Today, Michael Saylor’s Strategy announced what it calls a Digital Credit Capital Framework. The short version: for the first time in the company’s history, the board has formally authorized selling Bitcoin. Not just theoretically. Specifically. Up to $1.25 billion worth, to fund a cash reserve, pay preferred dividends, and buy back shares.
This is not a minor tweak. This is the company that built the entire corporate Bitcoin treasury movement admitting, in plain language, that its financing structure has hit a wall.
Here’s the thing. The reason this matters goes well beyond Strategy itself.
What actually broke
Strategy’s preferred shares, particularly STRC, have been falling apart. At the start of 2026, annual dividend obligations sat around $300 million. By mid-June, they had ballooned to $1.2 billion — a near fourfold jump in under six months. The cash reserve, meanwhile, had shrunk. The math stopped working.

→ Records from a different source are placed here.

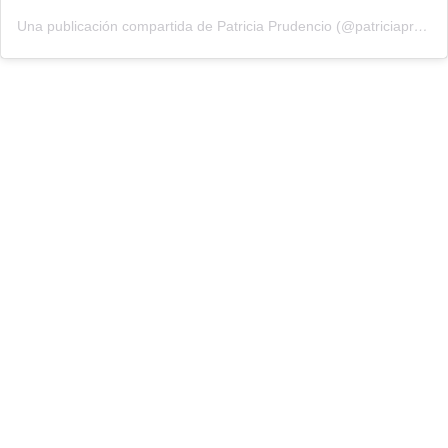
Una publicación compartida de Patricia Prudencio (@patriciaprudencio98)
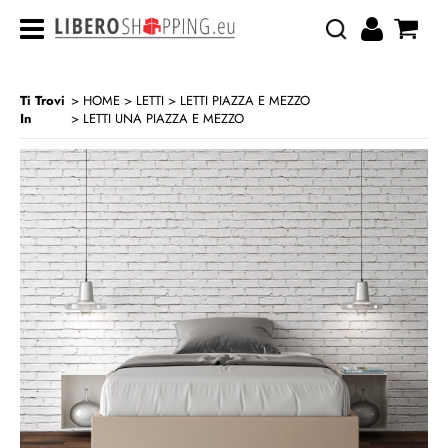
Ti Trovi
HOME
LETTI
LETTI PIAZZA E MEZZO
In
LETTI UNA PIAZZA E MEZZO
>
>
>
CATEGORIA:
HOME
LETTI
LETTI PIAZZA E MEZZO
LETTI UNA PIAZZA E MEZZO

Then last Friday, something really significant happened. Strategy’s mNAV — the ratio of its enterprise value to its Bitcoin holdings — dropped below 1.0. That ratio was the entire bull case. It allowed Strategy to raise capital at a premium to its Bitcoin holdings and plow the proceeds back into more Bitcoin. Below 1.0, that loop closes.
MSTR stock has fallen roughly 82% from its July 2025 peak of $455.90. The preferred instrument STRC traded as low as $71.25 last week, nearly 29% below its $100 par value.
The new framework has five parts: a board-approved USD reserve policy requiring 12 months of minimum coverage at all times, a 50 basis point dividend increase on STRC to 12%, a $1 billion buyback program for digital credit securities, a $1 billion buyback for common stock, and the Bitcoin monetization program itself. Combined, the $2.55 billion reserve and $1.25 billion in authorized BTC sales give Strategy roughly $3.80 billion in total liquidity coverage — about 25.9 months of preferred dividend and interest obligations.
The stock bounced. MSTR was up as much as 6.5% early in the session. STRC jumped 9%. Bitcoin briefly crossed $60,400.
But here is the part people are skipping
This is not just a Strategy story. There are now 199 public companies that have adopted some version of a Bitcoin treasury accumulation model. Most of them copied the original playbook: issue equity or debt, buy Bitcoin, watch the premium on your shares compound, repeat. That loop only worked because Strategy’s mNAV stayed above 1. It was the proof of concept for the entire template.
With mNAV below parity and Strategy now selling BTC rather than buying it, every company that followed this model has to ask a harder question about its own sustainability.
Slight tangent, but it matters: Bitcoin itself is not just a Strategy story anymore. As concerns mount over Strategy’s ability to keep raising capital on attractive terms, investors are reassessing one of the cryptocurrency’s biggest sources of incremental demand. That’s a second-order effect worth watching.
The bears will say this is the beginning of a forced unwind. The bulls will say the new framework actually reduces tail risk by capping obligations and formalizing liquidity. Both can be right in different timeframes.
Bitcoin fell 23% in Q4 2025, followed by a 22% decline in Q1 2026, with Q2 2026 down around 12% so far — the intensity of the selling has been fading. Whether that trend holds into Q3 is the real variable now.
What I’d be watching: how STRC trades over the next two weeks. If it gets back above $90, the market is buying the recapitalization story. If it drifts back toward $75, the market is saying the framework isn’t enough. That preferred stock is the most honest signal in this whole situation.
The question nobody can fully answer yet: if the biggest corporate Bitcoin buyer is now a seller, who fills that demand gap next?